**Exercise goal**
Continue the write-up comparing object detection methods, picking up after its last sentence.

**Source extract**
◇ ◇ ◇ ◇ ◇

4. Results and Discussion
4.1. Accuracy
- Pattern Matching: Achieved high accuracy in object detection, with straightforward configuration by adjusting a single threshold and angle.
- SIFT: Demonstrated efficiency in finding key points, especially effective in rotation scenarios, contributing to its versatility across various applications.
- ORB: Maintained reliable detection accuracy for the front side of objects under certain conditions but showed limitations in recognizing the back part of matchboxes.
- Haar Cascade: Despite a time-intensive training process, Haar Cascade exhibited effective detection performance, resulting in acceptable accuracy.
4.2. Robustness to Variability
- Pattern Matching: Demonstrated robustness to variability, showcasing resilience to changes in object appearance, lighting, and orientation.
- SIFT: Proved robust against scale, rotation, and illumination changes, contributing to its adaptability in diverse conditions.

◇ ◇ ◇ ◇ ◇

**Data section**
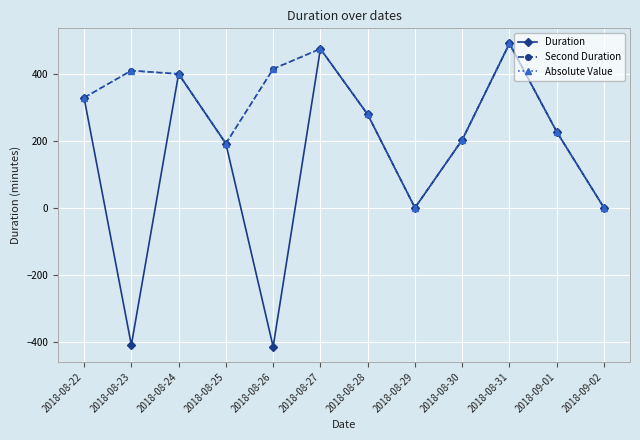

Where is the first local minimum for Absolute Value?

2018-08-25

◇ ◇ ◇ ◇ ◇

**Result for this exercise**
- ORB: Displayed limitations in recognizing specific object orientations, impacting its robustness to variability. However, it remained reliable under certain conditions.
- Haar Cascade: Showed resilience to variations in object appearance and lighting conditions, contributing to its effectiveness in real-world scenarios.
4.3. Computational Speed
- Pattern Matching: Achieved fast detection speed, taking only a few seconds for implementation.
- SIFT: Boasted a fast implementation with efficient key point detection, contributing to its real-time applicability.
- ORB: Exhibited slower execution speed, contrary to expectations for a binary method, suggesting potential performance optimizations.
- Haar Cascade: Demonstrated quick detection post-training, with the inevitable and initial time investment required during the training phase.
4.4. Detection Sensitivity
- Pattern Matching: Exhibited sensitivity to changes in the detection threshold, offering flexibility in configuration.
- SIFT: Showed sensitivity to parameter adjustments, with a relatively quick tuning process.
- ORB: Displayed sensitivity to object orientation, requiring careful parameter tuning for optimal performance.
- Haar Cascade: Required attention to parameters such as setting variation and rotation angle, contributing to the time-consuming tuning process.
4.5. Resource Consumption
- Pattern Matching, SIFT, and ORB: Demonstrated efficient resource consumption, making them suitable for practical applications.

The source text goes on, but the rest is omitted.